Trasfigurati e inviati – domenica 25 febbraio 2018

Dal vangelo secondo Marco (Mc 9,2-10)

In quel tempo, Gesù prese con sé Pietro, Giacomo e Giovanni e li condusse su un alto monte, in disparte, loro soli.
Fu trasfigurato davanti a loro e le sue vesti divennero splendenti, bianchissime: nessun lavandaio sulla terra potrebbe renderle così bianche. E apparve loro Elia con Mosè e conversavano con Gesù. Prendendo la parola, Pietro disse a Gesù: «Rabbì, è bello per noi essere qui; facciamo tre capanne, una per te, una per Mosè e una per Elia». Non sapeva infatti che cosa dire, perché erano spaventati. Venne una nube che li coprì con la sua ombra e dalla nube uscì una voce: «Questi è il Figlio mio, l’amato: ascoltatelo!». E improvvisamente, guardandosi attorno, non videro più nessuno, se non Gesù solo, con loro.
Mentre scendevano dal monte, ordinò loro di non raccontare ad alcuno ciò che avevano visto, se non dopo che il Figlio dell’uomo fosse risorto dai morti. Ed essi tennero fra loro la cosa, chiedendosi che cosa volesse dire risorgere dai morti.

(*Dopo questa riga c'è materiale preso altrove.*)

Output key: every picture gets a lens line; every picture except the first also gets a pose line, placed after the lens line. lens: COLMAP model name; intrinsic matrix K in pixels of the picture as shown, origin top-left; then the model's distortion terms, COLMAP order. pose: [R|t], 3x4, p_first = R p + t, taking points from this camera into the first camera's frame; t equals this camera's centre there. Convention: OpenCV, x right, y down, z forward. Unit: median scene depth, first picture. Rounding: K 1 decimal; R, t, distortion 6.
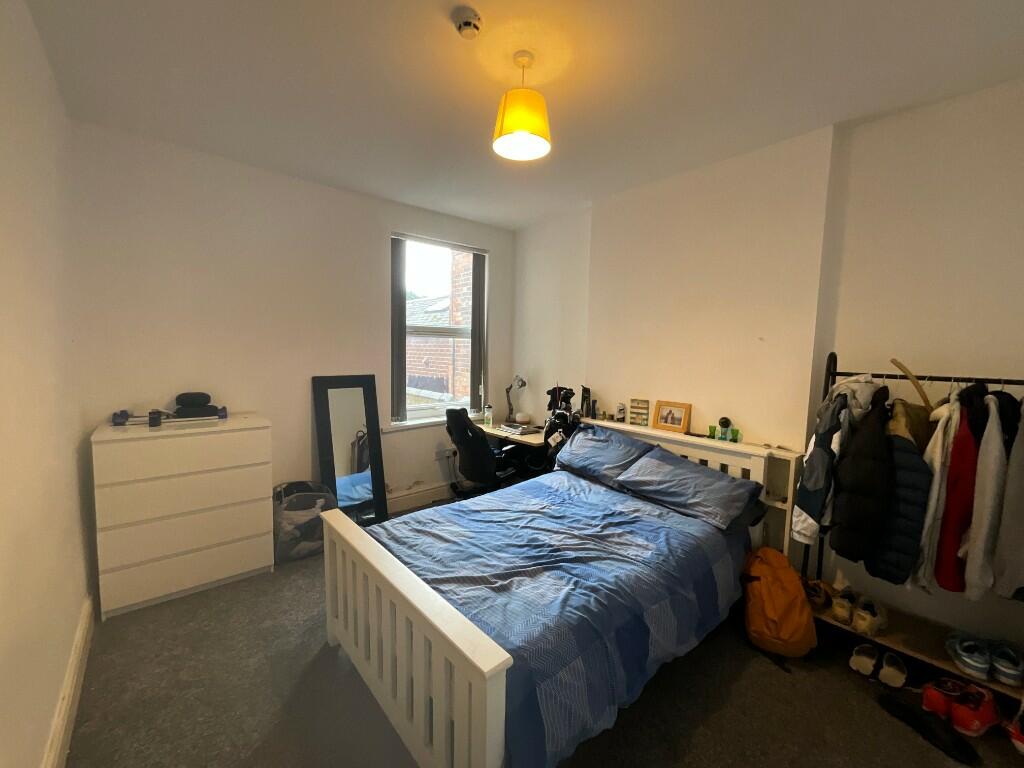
lens RADIAL K [[418.1, 0, 512.0], [0, 418.1, 384.0], [0, 0, 1]] dist [0.000589, 0.000702]
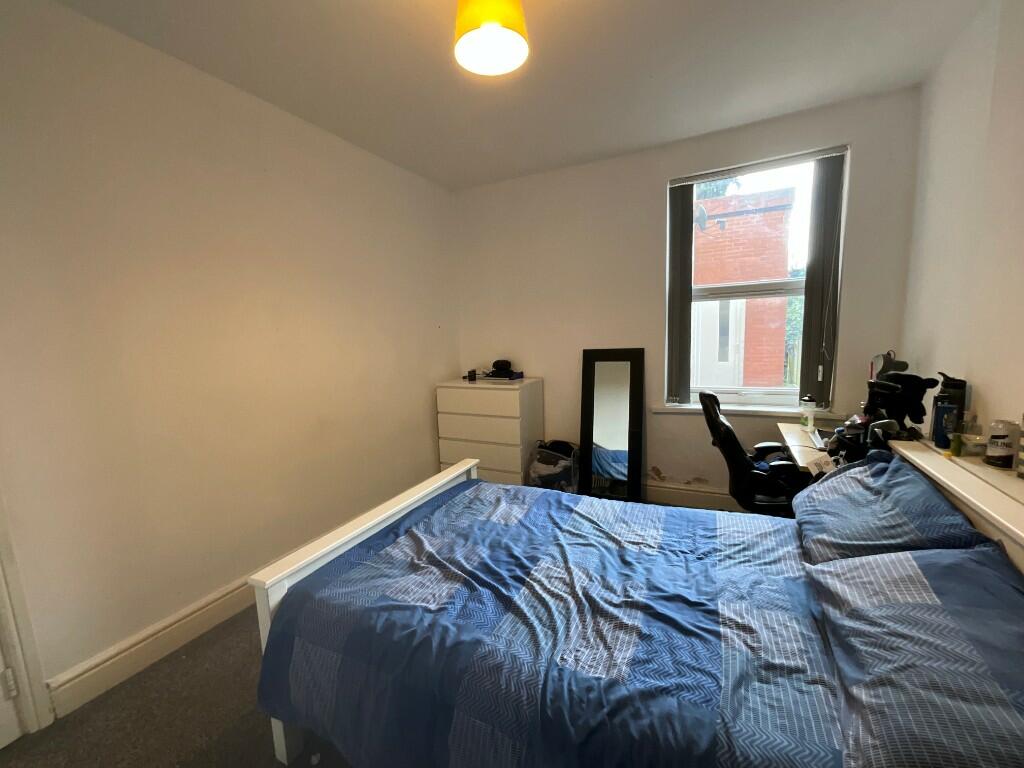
lens RADIAL K [[418.1, 0, 512.0], [0, 418.1, 384.0], [0, 0, 1]] dist [0.000589, 0.000702]
pose [[0.380173, 0.082571, -0.921222, 0.592150], [-0.027667, 0.996577, 0.077907, -0.010792], [0.924501, -0.004131, 0.381156, 0.539562]]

Le liete notizie, “i vangeli”, non sono faldoni da portare o da inviare al macero per essere riciclati.
Nella proposta fatta a Pietro, Giacomo e Giovanni da parte di Gesù c’è chiaramente una buona notizia da portare: un vangelo da comunicare e un annuncio da non inglobare. Il vangelo è una persona da incontrare e da non circoscrivere in un perimetro.
Sul Tabor, il monte della Trasfigurazione, Gesù annuncia che la risurrezione è un fatto concreto. Questo sebbene provochi sconcerto ai suoi discepoli, nello stesso tempo apre a nuove prospettive di vita.
Sul Tabor Gesù fu trasfigurato, mettendosi completamente a disposizione del Padre e cambiando aspetto e abiti, intende indicare la via della bellezza come strada maestra per passare dalla tristezza alla novità di vita. Inoltre mostra che è possibile costruire il paradiso in terra e rivoluziona l’idea di un Dio vendicativo e oppressivo che da sempre si era voluta trasmettere. Chiama per questo a testimoni Mosè, il traghettatore dalla schiavitù egiziana ed Elia il condottiero vittorioso contro tutti i nemici di Jahvè.
Infatti, con la festa delle capanne, gli Ebrei ricordando la liberazione dalla schiavitù egiziana, vivevano per una settimana sotto di esse credendo che il Messia, il nuovo liberatore, si sarebbe manifestato nel giorno in cui si commemorava l’antica liberazione. Nel voler costruire tre capanne da parte di Pietro si rivela chiaramente l’idea di volere un Messia secondo la legge di Mosè che con la forza avrebbe dovuto mostrare a tutti la sua potenza.
Al contrario, sul Tabor Gesù si mostra diverso e rivoluzionario: non un Dio potente che distrugge, ma il Dio della misericordia che perdona. Se Pietro crede nel Dio dei superlativi e dei maggiorativi, Gesù propone i l Dio dei diminuitivi. Un Dio che sta con i poveri e con la strategia della misericordia comunica la buona notizia dell’amore e della salvezza . Una salvezza da portare a tutti perché tutti affinché tutti scoprano l’amore infinito di Dio.
Inoltre non intende inglobarsi sotto una capanna o costruire una struttura coercitiva per i suoi fedeli. Dal Tabor Gesù propone che si discenda per portare lo stesso annuncio “ai senza Chiesa” e insieme con loro costruire una comunità senza mondanità che rischia al fianco dei deboli e che non rimanere tiepida nel denunciare le violenze sui bambini o l’uso indiscriminato delle armi.
Insieme come Chiesa siamo chiamati a scalare altre montagne e senza costruire nuove strutture cementate, progettare una “chiesa dalle tasche bucate” al fine di intravedere, anche quando tutto sembra impossibile, il fondo dell’amore dove la luce trapana anche nei giorni più oscuri.
Dal Tabor bisogna scendere per portare la lieta notizia che anche i “senza chiesa” possono contribuire prima, e partecipare poi, alla Pasqua del Cristo dove ognuno non si sente solo perché nessuno è un inglobato, un riciclato o un sopportato, ma è realmente un salvato.